The Malaysian automotive industry is slowly recovering from Covid-19

By daryl, 03 June 2020

The Movement Control Order (MCO) was bad for many businesses, particularly those in the automotive sector that doesn’t rank very high on the list of essentials at times of crises. This was evident in April, with the height of restrictions reducing monthly car sales to just 141 registrations from the 40k-50k monthly average in Malaysia before the industry was ravaged by the coronavirus. However, a resurgence is finally in sight following the softening of economic restrictions in the past month as part of the conditional MCO. 

National carmaker Proton is optimistic of an uptrend following the sale of 5,676 new cars in May amidst the CMCO. It is planning to stay on that trajectory through a variety of promotions, starting with 0 percent first-year financing for the Proton X70 in the month of June. 

“It will take a few more months to get an accurate reading of marketing conditions but we are quietly confident from this point onwards, we will see steady growth for the rest of the year,” iterated Proton CEO Li Chunrong. 

Perodua boss Datuk Zainal Abidin Ahmad was similarly upbeat about the automotive industry’s recovery as the nation continues is efforts to suppress the pandemic, citing social distancing and personal hygiene as factors that might boost car sales in Malaysia. 

“In this age of social distancing and heightened hygienic awareness, the role played by personal transport becomes all the more important. Vehicles are still needed for short, quick trips out for household essentials, and e-hailing drivers have begun using their vehicles to deliver goods instead of just transporting passengers,” he said. 
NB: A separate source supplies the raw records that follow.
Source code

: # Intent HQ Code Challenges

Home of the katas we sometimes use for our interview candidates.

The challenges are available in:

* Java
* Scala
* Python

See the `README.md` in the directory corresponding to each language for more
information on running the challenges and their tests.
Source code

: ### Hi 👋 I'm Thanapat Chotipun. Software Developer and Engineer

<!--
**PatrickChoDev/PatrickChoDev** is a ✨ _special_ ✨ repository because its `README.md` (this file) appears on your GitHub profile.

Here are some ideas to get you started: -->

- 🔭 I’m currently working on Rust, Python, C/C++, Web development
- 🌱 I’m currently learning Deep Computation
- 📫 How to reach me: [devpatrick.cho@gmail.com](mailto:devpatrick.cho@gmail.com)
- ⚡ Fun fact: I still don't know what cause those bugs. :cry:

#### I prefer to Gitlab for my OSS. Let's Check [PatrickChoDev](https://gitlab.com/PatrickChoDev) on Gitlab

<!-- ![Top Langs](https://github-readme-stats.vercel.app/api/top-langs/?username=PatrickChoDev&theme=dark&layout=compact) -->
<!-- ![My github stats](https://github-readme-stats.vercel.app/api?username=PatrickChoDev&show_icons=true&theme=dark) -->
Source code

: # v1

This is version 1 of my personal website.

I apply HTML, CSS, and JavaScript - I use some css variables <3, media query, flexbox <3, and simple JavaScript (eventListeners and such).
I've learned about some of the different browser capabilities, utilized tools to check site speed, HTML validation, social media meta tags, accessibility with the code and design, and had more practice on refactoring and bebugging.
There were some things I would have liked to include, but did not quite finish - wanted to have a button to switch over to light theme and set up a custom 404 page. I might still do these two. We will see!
Like Proton, Perodua recorded a substantial spike in sales in April as the Rawang-based manufacturer continues to lead the national sales charts with 7,886 cars sold last month. It’s a far cry from the towering figures Perodua used to put out like clockwork, but the combined total of 13,562 cars sold by both of Malaysia’s home-grown automotive players offer a glimmer of hope for the local industry as a whole. Better times are (hopefully) just around the corner.